Back to List Archive

Re: Stemming with Windows

From: Bill Moseley <moseley(at)not-real.hank.org>
Date: Wed Jul 31 2002 - 19:29:41 GMT
At 11:06 AM 07/31/02 -0700, Erik.Pugh@bpd.treas.gov wrote:
>In the precompiled release of swish-e 2.1 for Windows, is Stemming built 
>into the executable?  If so...........

Yes.

>We also have a need to deploy swish-e on a Windows machine, I would like 
>to have the exact same set of features on both machines, but am
>currently stuck at the point where I implement stemming.  I have 
>everything else working on Windows except for stemming, and was wondering
>if anyone has any solutions or suggestions on how to compile or use the 
>SWISH::Stemmer perl module on windows.  I know the Stemmer that
>is included in the swish-e dev windows release needs to be compiled first. 

Hum, I'm not sure.
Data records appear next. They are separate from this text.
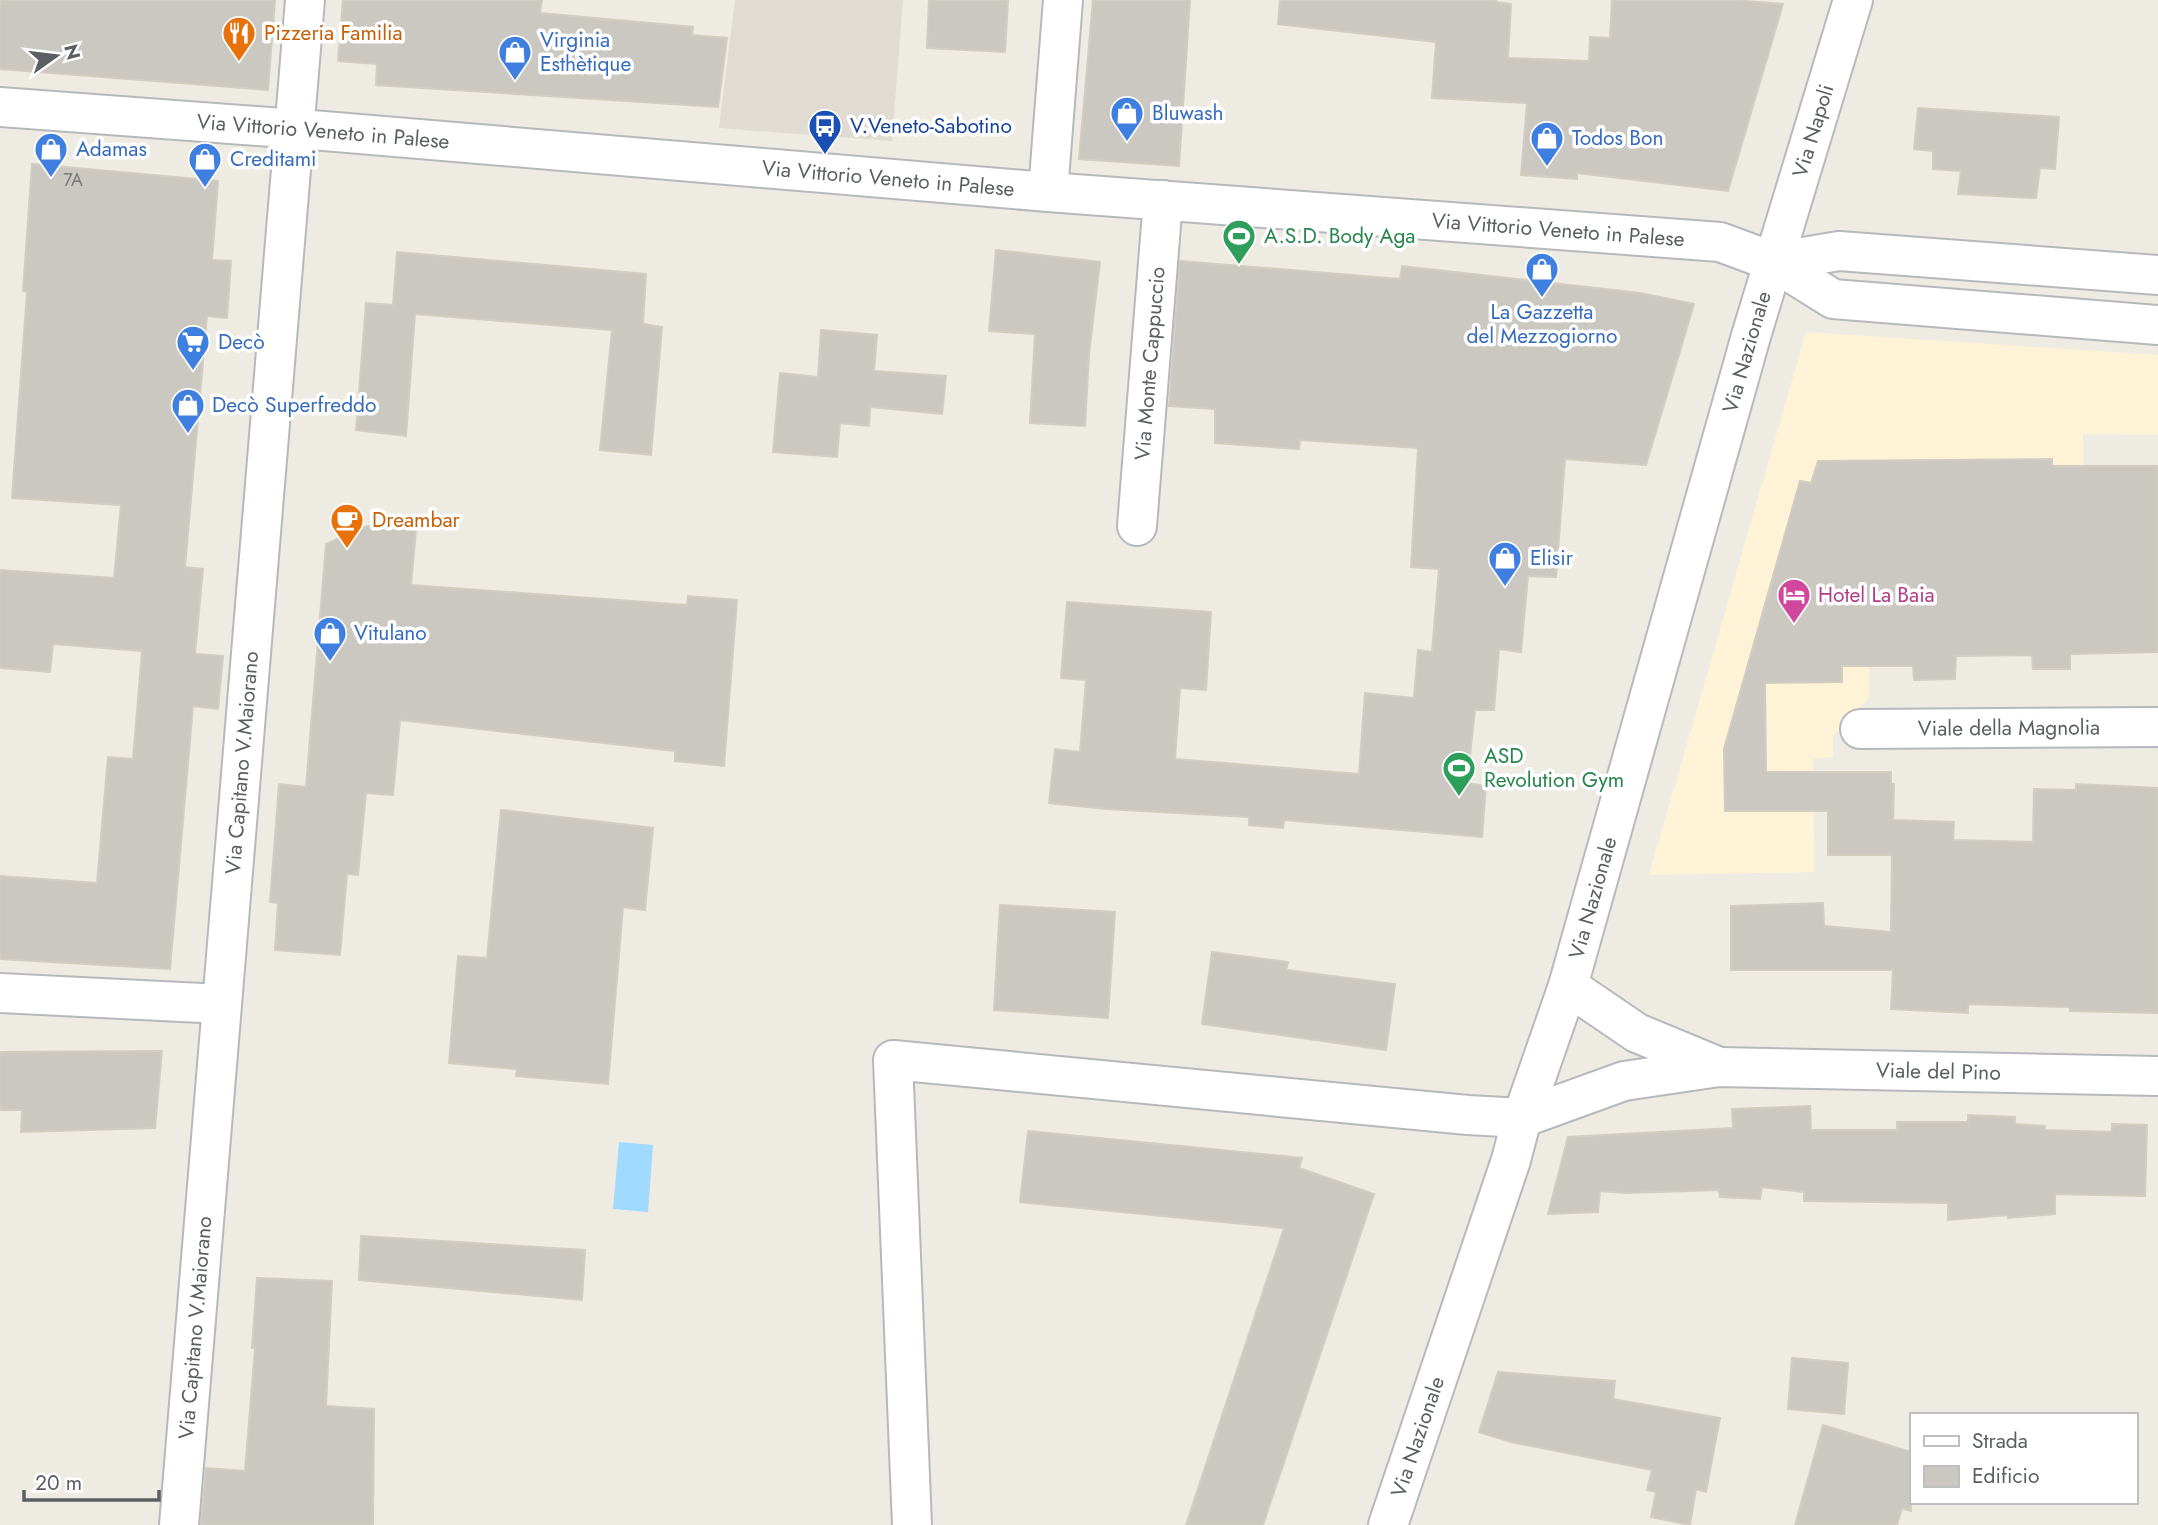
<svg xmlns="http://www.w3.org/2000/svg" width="2158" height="1525" font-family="Jost,sans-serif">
<rect width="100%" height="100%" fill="#eeebe2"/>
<!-- commercial -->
<path fill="#fef3d7" d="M 1806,332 L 2158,355 L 2158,434 L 2157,435 L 2083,434 L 2083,551 L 1868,554 L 1869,697 L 1833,736 L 1833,757 L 1813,759 L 1814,872 L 1649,875 Z"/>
<!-- education -->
<path fill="#e0dcd3" d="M 735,0 L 903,0 L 892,141 L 719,128 Z"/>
<!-- water -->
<path fill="#a1daff" d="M 619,1142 L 653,1145 L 648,1212 L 613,1209 Z"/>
<!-- building -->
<path fill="#cbc7c1" stroke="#d2ccc1" stroke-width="2" d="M 0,0 L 275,0 L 268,90 L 0,69 Z
M 343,0 L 542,0 L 540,13 L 693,27 L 692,35 L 727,38 L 718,107 L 376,85 L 377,64 L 338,61 Z
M 929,0 L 1008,0 L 1005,52 L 927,48 Z
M 1093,0 L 1190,0 L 1179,166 L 1079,159 Z
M 1280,0 L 1496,0 L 1496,2 L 1511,4 L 1508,58 L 1589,61 L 1590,37 L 1610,38 L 1612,0 L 1734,0 L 1783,4 L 1728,191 L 1577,173 L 1577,179 L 1521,175 L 1527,103 L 1432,98 L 1436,42 L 1278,24 Z
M 1918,108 L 2059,117 L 2055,169 L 2040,168 L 2036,198 L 1958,194 L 1961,171 L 1933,169 L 1933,151 L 1914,149 Z
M 32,164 L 218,181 L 212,260 L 231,261 L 227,318 L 207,316 L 185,567 L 203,569 L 195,654 L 223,656 L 218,709 L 193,706 L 170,969 L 0,959 L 0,876 L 97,883 L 108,757 L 133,759 L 142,651 L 53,644 L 50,672 L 0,668 L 0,570 L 114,578 L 121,505 L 12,498 L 27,292 L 23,291 Z
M 996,250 L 1100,262 L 1089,354 L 1085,426 L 1030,423 L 1035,334 L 989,331 Z
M 397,252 L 646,274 L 643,324 L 662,327 L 651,455 L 600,450 L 612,330 L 415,314 L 406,436 L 356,430 L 366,303 L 393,305 Z
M 1180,261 L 1400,279 L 1402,266 L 1640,293 L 1694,304 L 1646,465 L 1565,459 L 1556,577 L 1528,576 L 1521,652 L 1499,649 L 1494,710 L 1475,710 L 1467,783 L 1486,786 L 1482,837 L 1284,820 L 1283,828 L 1249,825 L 1249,817 L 1106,809 L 1049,803 L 1055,749 L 1080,752 L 1086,680 L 1061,678 L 1067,602 L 1211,612 L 1206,690 L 1180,688 L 1175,759 L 1359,774 L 1365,693 L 1414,698 L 1418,650 L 1432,652 L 1439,569 L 1411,567 L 1418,448 L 1300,440 L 1299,449 L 1215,443 L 1215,409 L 1169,406 Z
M 821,330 L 877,335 L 874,371 L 946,376 L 942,414 L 870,407 L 869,426 L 840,423 L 837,457 L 773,452 L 780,373 L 818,377 Z
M 2052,459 L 2052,466 L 2158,466 L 2158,652 L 2070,654 L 2070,669 L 2033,669 L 2032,655 L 1956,656 L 1955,679 L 1914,680 L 1913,666 L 1842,666 L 1842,682 L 1765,683 L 1766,772 L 1891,772 L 1891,784 L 1894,784 L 1893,820 L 1954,822 L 1953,840 L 2033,842 L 2034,789 L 2076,790 L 2076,784 L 2158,788 L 2158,1013 L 2070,1011 L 2070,1007 L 1968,1004 L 1968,1013 L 1891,1009 L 1893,970 L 1731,970 L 1731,906 L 1823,903 L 1824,926 L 1891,932 L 1892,855 L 1828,855 L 1828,811 L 1725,811 L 1724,749 L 1800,481 L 1811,483 L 1818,461 Z
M 367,526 L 416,530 L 411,585 L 687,605 L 688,596 L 737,600 L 724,766 L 675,761 L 675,751 L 400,720 L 393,795 L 366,793 L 358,875 L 347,874 L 340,955 L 275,950 L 278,903 L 270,902 L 279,784 L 306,787 L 326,544 Z
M 501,810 L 653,828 L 645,910 L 623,907 L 608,1084 L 516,1076 L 517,1069 L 449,1063 L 458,956 L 487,958 Z
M 1000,905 L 1115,912 L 1108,1018 L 994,1010 Z
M 1212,952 L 1288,962 L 1286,970 L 1395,984 L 1386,1050 L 1202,1024 Z
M 162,1051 L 155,1128 L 21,1132 L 22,1110 L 0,1110 L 0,1052 Z
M 1810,1106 L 1811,1130 L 1897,1130 L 1897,1122 L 1968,1122 L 1968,1115 L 2015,1117 L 2015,1124 L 2045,1126 L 2044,1130 L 2112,1132 L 2112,1124 L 2147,1125 L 2145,1196 L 2055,1194 L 2055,1214 L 2008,1218 L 2008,1215 L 1948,1220 L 1948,1203 L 1804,1201 L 1804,1192 L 1762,1187 L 1760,1199 L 1720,1197 L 1719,1190 L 1626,1193 L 1600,1191 L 1598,1212 L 1548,1214 L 1568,1137 L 1733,1128 L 1732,1109 Z
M 1028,1131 L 1302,1158 L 1299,1168 L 1374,1194 L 1263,1525 L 1186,1525 L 1284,1228 L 1020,1202 Z
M 361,1236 L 585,1250 L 582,1300 L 359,1280 Z
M 257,1278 L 332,1281 L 326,1406 L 374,1409 L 373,1525 L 201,1525 L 206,1468 L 245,1471 L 255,1348 L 252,1348 Z
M 1792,1358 L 1848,1363 L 1844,1414 L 1788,1409 Z
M 1498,1372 L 1615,1381 L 1613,1399 L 1720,1418 L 1706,1492 L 1696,1489 L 1690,1525 L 1651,1517 L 1656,1492 L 1647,1490 L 1652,1470 L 1511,1442 L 1479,1432 Z
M 1823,1425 L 1911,1452 L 1911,1511 L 1902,1508 L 1897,1525 L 1795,1525 Z"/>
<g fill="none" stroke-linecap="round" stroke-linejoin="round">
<defs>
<g id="street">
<path id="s1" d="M 0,107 L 324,131 L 1048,192 L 1720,242 L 1774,262 L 1833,299 L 2158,325"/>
<path d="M 1048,192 L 1063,0"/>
<path d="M 1774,262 L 1839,251 L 2158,275"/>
<path id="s2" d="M 1137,526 L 1163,200"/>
<path id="s3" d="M 1860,729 L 2158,727"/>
<path d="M 1568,986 L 1637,1033 L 1717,1066"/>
<path d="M 0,993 L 222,1004"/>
<path id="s4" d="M 179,1525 L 305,0"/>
<path id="s5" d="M 912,1525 L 893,1060 L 1468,1115 L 1522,1118 L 1624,1081 L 1719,1067 L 2158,1076"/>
</g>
<g id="secondary">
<path id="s6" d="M 1388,1525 L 1511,1160 L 1522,1118 L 1568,986 L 1751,336 L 1853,0"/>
</g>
</defs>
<!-- street casing -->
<use href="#street" stroke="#b5b9bd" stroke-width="42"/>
<!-- secondary casing -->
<use href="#secondary" stroke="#b6babf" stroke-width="42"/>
<!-- street -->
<use href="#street" stroke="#fff" stroke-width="38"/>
<!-- secondary -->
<use href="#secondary" stroke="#fff" stroke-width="38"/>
</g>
<!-- icons -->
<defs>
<symbol id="restaurant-pin" viewBox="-11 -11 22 30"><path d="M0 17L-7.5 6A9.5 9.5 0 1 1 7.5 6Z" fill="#e8710a" stroke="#fff"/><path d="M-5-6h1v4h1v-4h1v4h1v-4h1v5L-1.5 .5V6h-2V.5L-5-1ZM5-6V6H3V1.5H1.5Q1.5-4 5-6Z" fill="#fff"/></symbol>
<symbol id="shop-pin" viewBox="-11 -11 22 30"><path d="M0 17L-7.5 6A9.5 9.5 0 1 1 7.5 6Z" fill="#3f7fe0" stroke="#fff"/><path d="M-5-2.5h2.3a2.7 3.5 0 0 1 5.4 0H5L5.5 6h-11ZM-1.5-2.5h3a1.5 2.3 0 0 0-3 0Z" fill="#fff"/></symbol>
<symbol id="bus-pin" viewBox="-11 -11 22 30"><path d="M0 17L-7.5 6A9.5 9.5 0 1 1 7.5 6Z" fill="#1a4fb4" stroke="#fff"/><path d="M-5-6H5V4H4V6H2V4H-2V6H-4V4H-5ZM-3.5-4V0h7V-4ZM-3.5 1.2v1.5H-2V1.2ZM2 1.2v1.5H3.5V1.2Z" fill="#fff"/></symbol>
<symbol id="stadium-pin" viewBox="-11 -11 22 30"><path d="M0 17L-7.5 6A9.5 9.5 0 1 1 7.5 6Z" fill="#2e9e5b" stroke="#fff"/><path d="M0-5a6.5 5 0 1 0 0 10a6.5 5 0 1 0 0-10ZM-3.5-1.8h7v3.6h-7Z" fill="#fff"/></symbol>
<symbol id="supermarket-pin" viewBox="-11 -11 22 30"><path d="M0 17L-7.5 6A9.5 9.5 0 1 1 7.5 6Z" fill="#3f7fe0" stroke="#fff"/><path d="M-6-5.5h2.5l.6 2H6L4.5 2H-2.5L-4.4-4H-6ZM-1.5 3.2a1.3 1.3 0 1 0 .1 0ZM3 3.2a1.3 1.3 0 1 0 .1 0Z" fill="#fff"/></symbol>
<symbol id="cafe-pin" viewBox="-11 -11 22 30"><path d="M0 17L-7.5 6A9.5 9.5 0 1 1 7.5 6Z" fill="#e8710a" stroke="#fff"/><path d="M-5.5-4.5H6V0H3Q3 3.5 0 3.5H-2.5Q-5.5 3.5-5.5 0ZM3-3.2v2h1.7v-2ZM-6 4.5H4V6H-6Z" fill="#fff"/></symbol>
<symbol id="hotel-pin" viewBox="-11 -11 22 30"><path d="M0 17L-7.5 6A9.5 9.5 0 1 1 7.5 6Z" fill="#d1479c" stroke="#fff"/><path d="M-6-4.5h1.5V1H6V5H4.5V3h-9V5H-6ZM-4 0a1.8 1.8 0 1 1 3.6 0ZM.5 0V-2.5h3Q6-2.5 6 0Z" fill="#fff"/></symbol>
</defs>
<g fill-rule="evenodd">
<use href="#restaurant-pin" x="220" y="14" width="38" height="52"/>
<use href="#shop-pin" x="496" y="33" width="38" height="52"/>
<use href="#shop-pin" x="1108" y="94" width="38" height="52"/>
<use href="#bus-pin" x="806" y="107" width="38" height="52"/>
<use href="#shop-pin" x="1528" y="119" width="38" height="52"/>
<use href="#shop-pin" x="32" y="130" width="38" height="52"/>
<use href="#shop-pin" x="186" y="140" width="38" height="52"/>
<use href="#stadium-pin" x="1220" y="217" width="38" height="52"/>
<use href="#shop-pin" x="1523" y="250" width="38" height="52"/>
<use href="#supermarket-pin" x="174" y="323" width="38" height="52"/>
<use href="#shop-pin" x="169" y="386" width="38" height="52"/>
<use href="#cafe-pin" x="328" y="501" width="38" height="52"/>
<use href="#shop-pin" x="1486" y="539" width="38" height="52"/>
<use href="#hotel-pin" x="1775" y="576" width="38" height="52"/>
<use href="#shop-pin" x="311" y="614" width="38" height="52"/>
<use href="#stadium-pin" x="1440" y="749" width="38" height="52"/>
</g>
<g text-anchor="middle" stroke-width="7" stroke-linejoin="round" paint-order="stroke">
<!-- number labels -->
<g font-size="18" fill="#77797a">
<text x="73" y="186">7A</text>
</g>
<!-- food labels -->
<g font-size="21" fill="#c56008" stroke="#fff" text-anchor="start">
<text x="264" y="40">Pizzeria Familia</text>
<text x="372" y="527">Dreambar</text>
</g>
<!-- shop labels -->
<g font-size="21" fill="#366cbe" stroke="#fff" text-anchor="start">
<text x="540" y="47">Virginia<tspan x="540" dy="24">Esthètique</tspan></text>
<text x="1152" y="120">Bluwash</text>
<text x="1572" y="145">Todos Bon</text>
<text x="76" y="156">Adamas</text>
<text x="230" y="166">Creditami</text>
<text x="1542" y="319" text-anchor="middle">La Gazzetta<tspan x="1542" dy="24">del Mezzogiorno</tspan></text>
<text x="218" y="349">Decò</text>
<text x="212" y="412">Decò Superfreddo</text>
<text x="1530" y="565">Elisir</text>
<text x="354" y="640">Vitulano</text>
</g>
<!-- transit labels -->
<g font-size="21" fill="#164399" stroke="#fff" text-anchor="start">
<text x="850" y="133">V.Veneto-Sabotino</text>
</g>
<!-- street labels -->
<g font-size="21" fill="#5b5f63" stroke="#fff">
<text dy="7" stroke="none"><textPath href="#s6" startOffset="1458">Via Napoli</textPath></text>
<text dy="7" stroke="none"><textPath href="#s1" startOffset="324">Via Vittorio Veneto in Palese</textPath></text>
<text dy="7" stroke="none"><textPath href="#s1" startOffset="891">Via Vittorio Veneto in Palese</textPath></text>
<text dy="7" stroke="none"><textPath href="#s1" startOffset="1563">Via Vittorio Veneto in Palese</textPath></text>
<text dy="7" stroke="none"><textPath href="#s6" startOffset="1227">Via Nazionale</textPath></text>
<text dy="7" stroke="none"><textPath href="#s2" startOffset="163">Via Monte Cappuccio</textPath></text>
<text dy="7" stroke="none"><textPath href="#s3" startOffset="149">Viale della Magnolia</textPath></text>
<text dy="7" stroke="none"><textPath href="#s4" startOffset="765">Via Capitano V.Maiorano</textPath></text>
<text dy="7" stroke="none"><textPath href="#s6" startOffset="660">Via Nazionale</textPath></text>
<text dy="7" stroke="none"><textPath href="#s5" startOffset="1521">Viale del Pino</textPath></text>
<text dy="7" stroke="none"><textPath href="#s4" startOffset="198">Via Capitano V.Maiorano</textPath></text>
<text dy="7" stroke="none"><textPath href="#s6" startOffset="93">Via Nazionale</textPath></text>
</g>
<!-- leisure labels -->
<g font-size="21" fill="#27864d" stroke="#fff" text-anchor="start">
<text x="1264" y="243">A.S.D. Body Aga</text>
<text x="1484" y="763">ASD<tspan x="1484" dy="24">Revolution Gym</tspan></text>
</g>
<!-- hotel labels -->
<g font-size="21" fill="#b23c85" stroke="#fff" text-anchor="start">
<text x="1818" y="602">Hotel La Baia</text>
</g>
</g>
<!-- legend -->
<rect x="1910" y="1413" width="228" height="91" fill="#ffffff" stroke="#bdbfc1" stroke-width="2"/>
<rect x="1924" y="1436" width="35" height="10" fill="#ffffff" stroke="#bdbfc1" stroke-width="2"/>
<text x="1972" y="1448" font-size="21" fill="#5b5f63">Strada</text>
<rect x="1924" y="1466" width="35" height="21" fill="#cbc7c1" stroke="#bdbfc1" stroke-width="2"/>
<text x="1972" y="1483" font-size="21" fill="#5b5f63">Edificio</text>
<!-- north arrow -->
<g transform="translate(56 56) rotate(76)" stroke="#ffffff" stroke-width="5" paint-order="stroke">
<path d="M0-5L12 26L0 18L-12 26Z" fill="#5b5f63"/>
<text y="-10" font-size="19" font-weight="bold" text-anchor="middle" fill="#5b5f63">N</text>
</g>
<!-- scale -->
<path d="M24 1490v10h135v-10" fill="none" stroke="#5b5f63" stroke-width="3.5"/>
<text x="35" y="1490" font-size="21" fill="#5b5f63" stroke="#ffffff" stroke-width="5" paint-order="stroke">20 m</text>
</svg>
If you have a C compiler you should be able to build the
module the normal perl way (perl Makefile.PL & make & make install), but I
suspect you would need a compiler and libraries that are compatible with
your installed Perl binary.

I don't think creating the ppm is hard, you just need a current compiler
for Windows, which I don't have.  I doubt my version of qc will work.  

Sorry for the wrap but:

http://aspn.activestate.com//ASPN/Reference/Products/ActivePerl/faq/ActivePe
rl-faq2.html#how_to_make_ppm_distribution

I assume the reason you need the stemmer module is to do term highlighting
with the swish.cgi script?

>Additionally, why does the Stemmer.pm module need 
>to be compiled?  Is there a 100% perl - alternative module 
>that would work?

Two reasons.  First, the stemmer used for highlighting text (e.g.
converting text to stemmed words) must match exactly the stemmer used in
swish when indexing.  Otherwise you might end up stemming the same word
into two different stems.  Second, speed.

>I do understand that swish-e builds the index files according to how the 
>binary was built, so if the binary doesn't know how to build a stemmed 
>index, then I 
>realize stemming won't work when you query the files.

No, it doesn't depend on how the binary was build. The stemmer module is a
standard part of swish.  You have to enable stemming in the config file for
it to build a stemmed index.


-- 
Bill Moseley
mailto:moseley@hank.org
Received on Wed Jul 31 19:33:11 2002